Token / quality / step reductions (do these)
- One artifact per round, not one call per variant. The biggest saver — a 6-variant round is 1 upload + 1 inference, not 6. Montage/grid beats a loop of single calls.
- Burn params onto the artifact. The model sees label+result together → no separate "variant A used X" context to carry → fewer tokens, fewer mistakes.
- Structured JSON out + parse. No re-asking, no free-text wrangling. Prompt "return
ONLY JSON"; regex the first
{...}. - Short representative sample. Tune on a 3-5s clip / one frame / one component, not the whole asset. Cheaper render, smaller upload, faster inference. Apply the found params to the full render once.

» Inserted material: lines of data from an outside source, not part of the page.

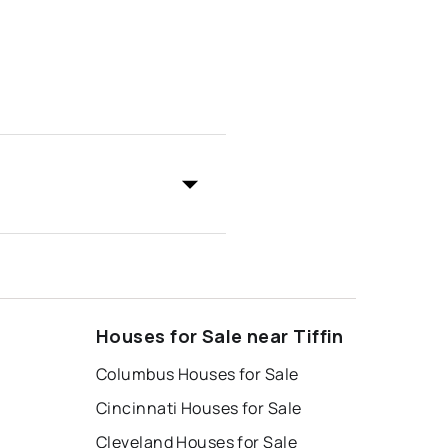
Houses for Sale near Tiffin
Columbus Houses for Sale
Cincinnati Houses for Sale
Cleveland Houses for Sale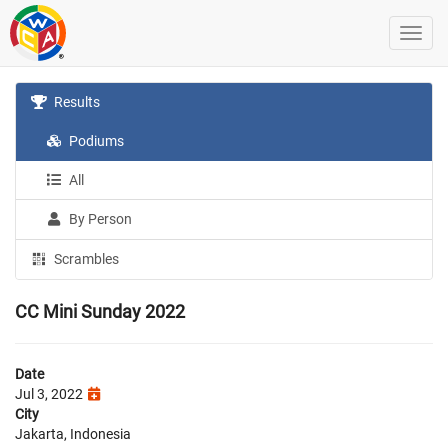
Results
Podiums
All
By Person
Scrambles
CC Mini Sunday 2022
Date
Jul 3, 2022
City
Jakarta, Indonesia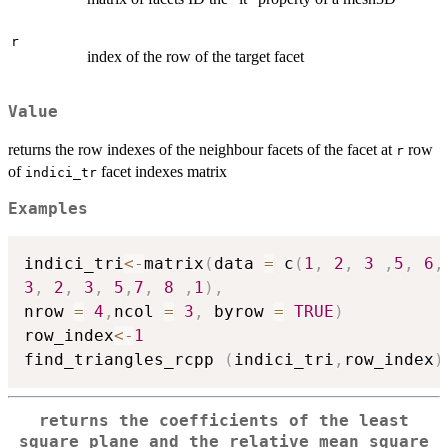
r
index of the row of the target facet
Value
returns the row indexes of the neighbour facets of the facet at
row
r
of
facet indexes matrix
indici_tr
Examples
indici_tri
<-
matrix
(
data 
=
 c
(
1
,
2
,
3
,
5
,
6
,
3
,
2
,
3
,
5
,
7
,
8
,
1
)
,
nrow 
=
4
,
ncol 
=
3
,
 byrow 
=
TRUE
)
row_index
<-
1
find_triangles_rcpp 
(
indici_tri
,
row_index
)
returns the coefficients of the least
square plane and the relative mean square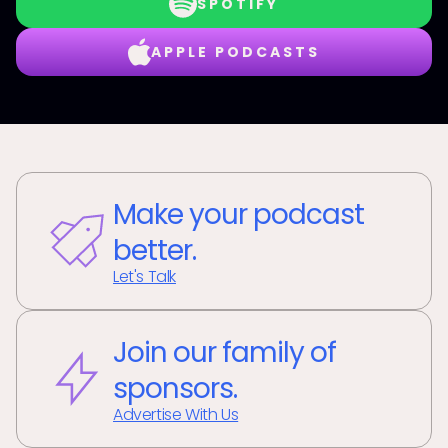
SPOTIFY
APPLE PODCASTS
Make your podcast
better.
Let's Talk
Join our family of
sponsors.
Advertise With Us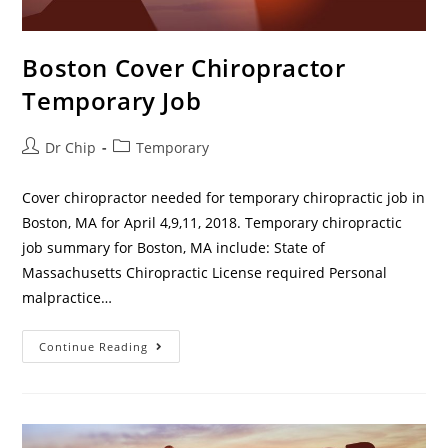
Boston Cover Chiropractor
Temporary Job
Dr Chip
Temporary
Cover chiropractor needed for temporary chiropractic job in
Boston, MA for April 4,9,11, 2018. Temporary chiropractic
job summary for Boston, MA include: State of
Massachusetts Chiropractic License required Personal
malpractice…
Continue Reading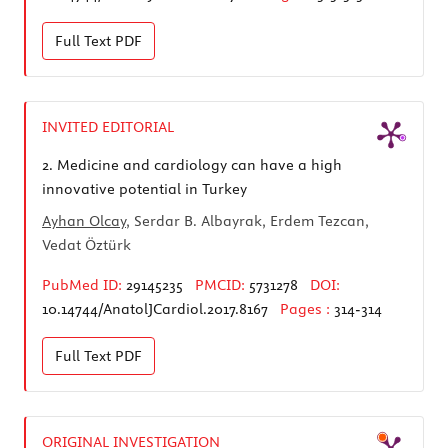
Full Text
PDF
INVITED EDITORIAL
2.
Medicine and cardiology can have a high
innovative potential in Turkey
Ayhan Olcay
, Serdar B. Albayrak, Erdem Tezcan,
Vedat Öztürk
PubMed ID:
29145235
PMCID:
5731278
DOI:
10.14744/AnatolJCardiol.2017.8167
Pages :
314-314
Full Text
PDF
ORIGINAL INVESTIGATION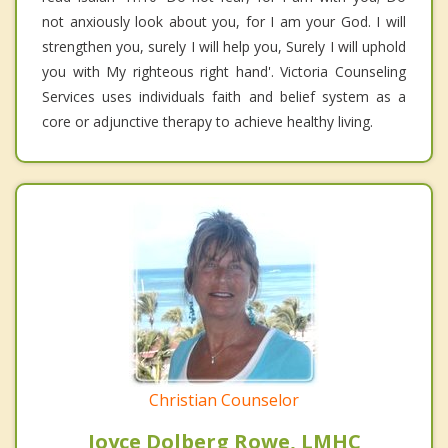
not anxiously look about you, for I am your God. I will
strengthen you, surely I will help you, Surely I will uphold
you with My righteous right hand'. Victoria Counseling
Services uses individuals faith and belief system as a
core or adjunctive therapy to achieve healthy living.
Christian Counselor
Joyce Dolberg Rowe, LMHC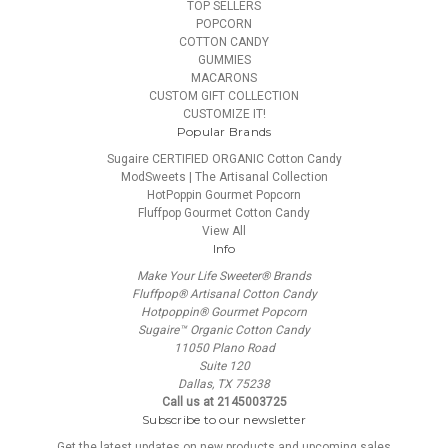
TOP SELLERS
POPCORN
COTTON CANDY
GUMMIES
MACARONS
CUSTOM GIFT COLLECTION
CUSTOMIZE IT!
Popular Brands
Sugaire CERTIFIED ORGANIC Cotton Candy
ModSweets | The Artisanal Collection
HotPoppin Gourmet Popcorn
Fluffpop Gourmet Cotton Candy
View All
Info
Make Your Life Sweeter® Brands
Fluffpop® Artisanal Cotton Candy
Hotpoppin® Gourmet Popcorn
Sugaire™ Organic Cotton Candy
11050 Plano Road
Suite 120
Dallas, TX 75238
Call us at 2145003725
Subscribe to our newsletter
Get the latest updates on new products and upcoming sales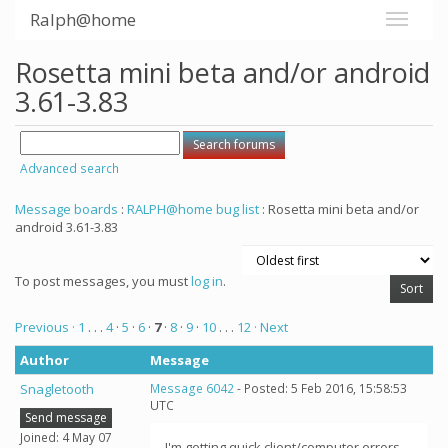
Ralph@home
Rosetta mini beta and/or android
3.61-3.83
Advanced search
Message boards
:
RALPH@home bug list
: Rosetta mini beta and/or
android 3.61-3.83
To post messages, you must
log in
.
Previous ·
1
. . .
4
·
5
·
6
·
7
·
8
·
9
·
10
. . .
12
· Next
Author
Message
Snagletooth
Message 6042
- Posted: 5 Feb 2016, 15:58:53
UTC
Send message
Joined: 4 May 07
I'm getting quick client/computer errors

- Cap variants at ~5-6. More doesn't improve the model's discrimination and multiplies render + token cost. Wide-but-sparse round 1, narrow round 2.
- Calibration anchors. Include one deliberately-bad and one safe-default variant as fixed anchors each round — gives the model a reference scale and exposes when its "best" is worse than the safe default (catch a bad recommendation early).
- Independent rubric, stated up front. Define "good" concretely in the prompt (smooth, subtle settle, not bouncy, not sluggish). Don't ask "which do you like" — that lets it echo your framing. A held-out criterion keeps the judge honest (see verify-outputs-rule: the check must be independent of what you tuned).
- Reuse renders across rounds. Carry the round-1 winner's clip into round 2 instead of re-rendering it.
- Early-exit. If round-1 top ≥9/10 and the three suggestions are within a small delta, skip round 2.
- Cheapest judge that can see the failure. Frames-through an image VLM can judge spatial things (layout, color, crop); only reach for a true video model when the thing being judged is temporal (easing, timing, motion smoothness) — those are invisible in stills.
When NOT to use it
- A real numeric metric exists and correlates with quality → optimize that directly; don't pay a model per step.
- The judgment is subjective-to-the-user (their taste, brand) → show them the variants and let them pick; a model's "best" isn't their best. (This is why the screen-studio spring auto-tune was dropped — the model's pick didn't match the owner's eye.)
- One or two variants → just look yourself.
Caveats (learned)
- The model's pick is an opinion, not ground truth — anchor it, and sanity-check the winner against the safe default yourself before committing.
- Vision/video models perceive gross differences well, fine ones poorly — keep variant spacing perceptible; near-identical variants get noise-rated.
Limitations
- Model ratings are probabilistic aesthetic judgments, not objective truth; keep a human review step for brand-critical or subjective work.
- Automated rounds can become expensive or slow when renders are heavy or many variants are explored.
- This skill needs screenshots, frames, or clips that expose the quality difference; it is weak for subtle motion, audio, copy nuance, or user-preference calls.